One solution is Delcam's (Windsor, Ontario, Canada) PowerSHAPE and PowerMILL software, which enabled a South African company to generate tool-path codes and "send the results directly to our various CNC machines without even verifying them."
Novate Industries (Johannesburg, SA) makes tooling for complex plastic and cast components, such as pool cleaners from Baracuda (Pompano Beach, FL) (see figure). Before using Delcam, Novate had to start every project by repairing imported CAD data, says Company Director Mirko Tappero. Then they'd "wait ages for CNC to be generated, cut in wood, tweak the program, cut in wood, and so on, until finally we could start machining in steel." But PowerSHAPE speeds the process by translating imported CAD data. And PowerMILL creates complex tool paths in just six to eight minutes, and processes them in 15-20 minutes, he says.
Another machining pitfall is the constantly evolving range of tools, which increasingly bear multiple spindles and turrets. "Controlling multiple tools across one or more spindles at one time creates a whole new level of complexity to programming, especially if you want to create efficient programs," says Bill Gibbs, president of Gibbs and Assoc. (Moorpark, CA). The new Gibbs CAM MTM (multi-task machining) tackles this problem with extensible configurations, able to adapt to any new tool group. MTM can handle multiple tools with its Sync Manager, which displays multiple process flows relative to one another so users can set synchronization points. The Sync Manager also adjusts operation durations according to which dominant tooling controls the spindle speed.
One way to cut CAM time is to use a software tool with one-window compatibility with the CAD application, so an engineer isn't forced to toggle between screens on his desktop. An add-in called Mastercam Direct (Tolland, CT) supplies this ability for Rhinoceros users. Now users of Rhino CAD (Seattle, WA) can use Mastercam on a new CAD design without changing windows on their PC screen. Rhino is used in broad applications including industrial design, marine, jewelry, hobby modeling, RP, and reverse engineering.
Yet another shortcut is choosing high-end CAM, if you can afford it. MecSoft (Irvine, CA) claims to make this choice easier by selling its new VisualMill 4.0 far below market price.

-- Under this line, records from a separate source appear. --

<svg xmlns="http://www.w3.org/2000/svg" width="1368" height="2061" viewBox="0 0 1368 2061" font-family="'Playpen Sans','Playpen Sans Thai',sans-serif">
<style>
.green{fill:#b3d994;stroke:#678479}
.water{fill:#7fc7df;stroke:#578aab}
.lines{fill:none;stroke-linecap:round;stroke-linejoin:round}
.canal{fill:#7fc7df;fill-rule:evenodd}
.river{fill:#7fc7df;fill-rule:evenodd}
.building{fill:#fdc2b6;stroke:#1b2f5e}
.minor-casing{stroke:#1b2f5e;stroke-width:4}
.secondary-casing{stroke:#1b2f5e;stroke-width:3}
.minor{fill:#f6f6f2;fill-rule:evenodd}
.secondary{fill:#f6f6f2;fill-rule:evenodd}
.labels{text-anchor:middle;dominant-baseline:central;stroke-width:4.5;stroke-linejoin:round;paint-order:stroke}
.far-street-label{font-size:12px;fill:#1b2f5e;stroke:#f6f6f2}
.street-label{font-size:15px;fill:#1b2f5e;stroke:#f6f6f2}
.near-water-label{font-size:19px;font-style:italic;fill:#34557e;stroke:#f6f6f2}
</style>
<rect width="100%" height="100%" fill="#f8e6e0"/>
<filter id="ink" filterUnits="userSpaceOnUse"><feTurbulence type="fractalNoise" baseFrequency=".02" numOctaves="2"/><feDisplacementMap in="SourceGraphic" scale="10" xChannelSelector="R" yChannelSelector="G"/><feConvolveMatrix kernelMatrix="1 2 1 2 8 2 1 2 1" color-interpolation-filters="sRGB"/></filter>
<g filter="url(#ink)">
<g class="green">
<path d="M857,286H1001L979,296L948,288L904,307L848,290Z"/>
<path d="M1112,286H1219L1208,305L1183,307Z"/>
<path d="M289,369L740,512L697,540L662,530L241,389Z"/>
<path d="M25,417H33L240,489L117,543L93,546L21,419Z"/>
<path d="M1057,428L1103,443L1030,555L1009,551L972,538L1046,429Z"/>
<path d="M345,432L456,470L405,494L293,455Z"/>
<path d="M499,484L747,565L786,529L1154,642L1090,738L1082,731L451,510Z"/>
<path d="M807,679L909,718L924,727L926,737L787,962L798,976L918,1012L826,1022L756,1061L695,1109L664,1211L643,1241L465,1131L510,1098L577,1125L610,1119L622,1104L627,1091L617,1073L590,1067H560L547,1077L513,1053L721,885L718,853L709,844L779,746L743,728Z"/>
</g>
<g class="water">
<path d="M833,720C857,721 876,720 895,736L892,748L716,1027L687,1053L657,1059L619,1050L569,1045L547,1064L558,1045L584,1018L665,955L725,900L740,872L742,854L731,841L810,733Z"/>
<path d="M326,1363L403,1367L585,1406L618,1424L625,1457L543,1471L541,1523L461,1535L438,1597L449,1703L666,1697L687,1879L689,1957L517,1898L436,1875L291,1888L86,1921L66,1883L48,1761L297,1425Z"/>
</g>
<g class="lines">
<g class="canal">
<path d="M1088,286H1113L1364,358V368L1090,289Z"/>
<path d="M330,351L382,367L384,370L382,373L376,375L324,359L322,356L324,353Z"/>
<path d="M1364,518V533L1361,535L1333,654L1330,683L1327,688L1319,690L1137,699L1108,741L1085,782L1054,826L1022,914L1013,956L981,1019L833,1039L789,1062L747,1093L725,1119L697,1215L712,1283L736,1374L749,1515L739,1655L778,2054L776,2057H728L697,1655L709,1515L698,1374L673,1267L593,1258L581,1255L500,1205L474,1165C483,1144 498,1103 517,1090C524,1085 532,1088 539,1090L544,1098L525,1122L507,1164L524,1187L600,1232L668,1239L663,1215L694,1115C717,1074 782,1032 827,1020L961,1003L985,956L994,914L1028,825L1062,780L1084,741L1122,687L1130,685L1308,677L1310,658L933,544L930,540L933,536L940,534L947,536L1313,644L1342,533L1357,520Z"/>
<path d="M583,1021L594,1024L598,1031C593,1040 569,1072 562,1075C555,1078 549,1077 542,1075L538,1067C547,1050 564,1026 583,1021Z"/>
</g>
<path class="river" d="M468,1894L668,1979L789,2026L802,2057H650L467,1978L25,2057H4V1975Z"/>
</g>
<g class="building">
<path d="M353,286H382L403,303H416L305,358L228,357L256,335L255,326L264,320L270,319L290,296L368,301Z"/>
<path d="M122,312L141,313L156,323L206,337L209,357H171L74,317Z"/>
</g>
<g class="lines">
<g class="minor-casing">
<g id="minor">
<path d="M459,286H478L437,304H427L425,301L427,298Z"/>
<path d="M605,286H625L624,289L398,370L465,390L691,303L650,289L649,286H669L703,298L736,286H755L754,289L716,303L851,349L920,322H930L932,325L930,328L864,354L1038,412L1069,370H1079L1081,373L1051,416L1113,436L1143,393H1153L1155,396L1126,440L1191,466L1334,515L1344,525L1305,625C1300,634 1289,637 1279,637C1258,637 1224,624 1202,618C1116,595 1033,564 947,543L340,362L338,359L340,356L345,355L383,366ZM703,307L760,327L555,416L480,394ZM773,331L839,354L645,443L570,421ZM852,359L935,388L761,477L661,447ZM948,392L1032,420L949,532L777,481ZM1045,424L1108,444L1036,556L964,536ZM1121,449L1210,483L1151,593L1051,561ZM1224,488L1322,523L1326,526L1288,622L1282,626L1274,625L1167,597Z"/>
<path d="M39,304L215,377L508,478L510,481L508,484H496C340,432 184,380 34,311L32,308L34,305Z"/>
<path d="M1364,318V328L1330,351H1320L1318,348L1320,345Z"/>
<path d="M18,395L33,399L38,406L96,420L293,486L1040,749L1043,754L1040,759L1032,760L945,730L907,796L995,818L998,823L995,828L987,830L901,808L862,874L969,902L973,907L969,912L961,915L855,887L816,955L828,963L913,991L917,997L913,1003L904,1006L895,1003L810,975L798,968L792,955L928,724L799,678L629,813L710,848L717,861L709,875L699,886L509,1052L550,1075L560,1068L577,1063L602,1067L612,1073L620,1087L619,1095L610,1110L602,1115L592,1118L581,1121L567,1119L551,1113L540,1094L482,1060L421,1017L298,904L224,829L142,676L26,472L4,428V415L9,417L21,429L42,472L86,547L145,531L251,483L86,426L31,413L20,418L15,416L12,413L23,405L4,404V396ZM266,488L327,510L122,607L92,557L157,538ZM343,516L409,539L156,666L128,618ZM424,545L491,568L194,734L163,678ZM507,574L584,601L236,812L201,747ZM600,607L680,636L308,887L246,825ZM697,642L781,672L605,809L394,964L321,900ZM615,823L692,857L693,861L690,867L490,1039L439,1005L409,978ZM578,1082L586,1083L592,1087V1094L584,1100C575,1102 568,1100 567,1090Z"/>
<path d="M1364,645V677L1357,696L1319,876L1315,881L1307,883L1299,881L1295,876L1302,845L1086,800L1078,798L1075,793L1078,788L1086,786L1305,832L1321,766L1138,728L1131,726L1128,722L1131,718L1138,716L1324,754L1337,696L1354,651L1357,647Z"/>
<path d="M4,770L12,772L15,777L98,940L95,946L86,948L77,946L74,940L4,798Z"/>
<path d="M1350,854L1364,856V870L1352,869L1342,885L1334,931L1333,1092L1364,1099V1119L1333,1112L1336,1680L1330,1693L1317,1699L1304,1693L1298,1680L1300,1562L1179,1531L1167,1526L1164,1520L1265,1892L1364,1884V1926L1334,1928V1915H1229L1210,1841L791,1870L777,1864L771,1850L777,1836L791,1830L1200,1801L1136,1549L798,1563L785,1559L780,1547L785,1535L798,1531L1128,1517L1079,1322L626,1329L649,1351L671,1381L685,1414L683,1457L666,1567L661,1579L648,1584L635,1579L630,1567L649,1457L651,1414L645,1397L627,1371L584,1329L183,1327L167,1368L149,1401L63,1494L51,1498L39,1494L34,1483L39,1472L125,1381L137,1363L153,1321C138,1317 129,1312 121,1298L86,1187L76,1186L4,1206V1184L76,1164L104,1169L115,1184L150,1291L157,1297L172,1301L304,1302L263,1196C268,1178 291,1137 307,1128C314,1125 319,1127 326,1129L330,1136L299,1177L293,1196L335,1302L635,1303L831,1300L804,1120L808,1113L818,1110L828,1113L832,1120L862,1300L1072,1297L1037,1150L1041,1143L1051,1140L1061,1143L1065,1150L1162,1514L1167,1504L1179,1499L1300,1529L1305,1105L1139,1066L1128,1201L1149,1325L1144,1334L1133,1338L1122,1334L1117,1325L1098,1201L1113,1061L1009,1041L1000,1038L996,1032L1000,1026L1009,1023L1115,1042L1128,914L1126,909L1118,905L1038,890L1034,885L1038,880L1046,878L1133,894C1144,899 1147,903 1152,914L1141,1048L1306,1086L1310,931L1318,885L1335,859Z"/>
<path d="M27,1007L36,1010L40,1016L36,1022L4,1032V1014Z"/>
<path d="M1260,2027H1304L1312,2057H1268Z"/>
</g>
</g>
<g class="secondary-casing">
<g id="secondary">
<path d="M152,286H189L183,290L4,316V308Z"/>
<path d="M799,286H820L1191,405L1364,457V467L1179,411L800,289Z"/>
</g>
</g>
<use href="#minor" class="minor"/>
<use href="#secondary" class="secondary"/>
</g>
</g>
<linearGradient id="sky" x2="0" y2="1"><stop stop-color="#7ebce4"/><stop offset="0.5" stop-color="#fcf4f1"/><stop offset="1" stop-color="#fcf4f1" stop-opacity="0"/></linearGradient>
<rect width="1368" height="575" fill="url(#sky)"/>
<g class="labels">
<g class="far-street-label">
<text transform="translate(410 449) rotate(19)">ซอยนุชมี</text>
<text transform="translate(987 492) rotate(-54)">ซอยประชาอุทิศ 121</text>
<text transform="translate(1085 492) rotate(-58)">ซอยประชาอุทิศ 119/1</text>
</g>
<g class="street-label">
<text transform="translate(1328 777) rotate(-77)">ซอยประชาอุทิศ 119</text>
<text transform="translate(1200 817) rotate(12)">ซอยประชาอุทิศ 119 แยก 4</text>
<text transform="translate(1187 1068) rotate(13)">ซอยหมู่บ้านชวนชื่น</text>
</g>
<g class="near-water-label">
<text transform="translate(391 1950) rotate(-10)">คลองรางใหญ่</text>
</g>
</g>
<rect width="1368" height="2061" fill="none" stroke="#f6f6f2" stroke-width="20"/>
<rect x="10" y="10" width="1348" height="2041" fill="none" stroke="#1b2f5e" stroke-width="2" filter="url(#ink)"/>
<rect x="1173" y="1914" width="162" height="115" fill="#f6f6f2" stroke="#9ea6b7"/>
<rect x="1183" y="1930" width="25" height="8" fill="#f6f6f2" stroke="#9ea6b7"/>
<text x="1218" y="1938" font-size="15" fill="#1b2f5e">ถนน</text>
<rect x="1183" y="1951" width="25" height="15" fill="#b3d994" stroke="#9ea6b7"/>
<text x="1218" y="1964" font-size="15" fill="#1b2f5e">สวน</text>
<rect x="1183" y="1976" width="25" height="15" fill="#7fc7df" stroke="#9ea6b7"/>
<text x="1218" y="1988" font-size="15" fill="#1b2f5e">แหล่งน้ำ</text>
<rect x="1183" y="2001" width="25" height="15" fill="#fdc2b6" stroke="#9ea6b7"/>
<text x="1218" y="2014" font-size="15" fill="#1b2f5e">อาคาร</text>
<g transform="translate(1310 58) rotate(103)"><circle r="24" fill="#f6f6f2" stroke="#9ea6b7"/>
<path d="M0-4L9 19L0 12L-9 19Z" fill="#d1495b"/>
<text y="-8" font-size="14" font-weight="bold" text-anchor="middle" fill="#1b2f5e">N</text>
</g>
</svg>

Designed for mold, die, toolmakers, and wood workers, its toolpath generation strategies can control cutting tools with ease of use. And it's flexible enough to accept imported file types including: IGES, Rhino, Parasolid, SolidWorks, Solid Edge, Dxf, Dwg, STL, VRML, RAW, and Point Cloud.
Finally, tool databases can make any job faster by helping a user select the perfect machining tool. TurboCADCAM from IMSI (Novato, CA) does this by prompting the user for tool type, diameter, number of flutes, and tool material; then it selects the best option.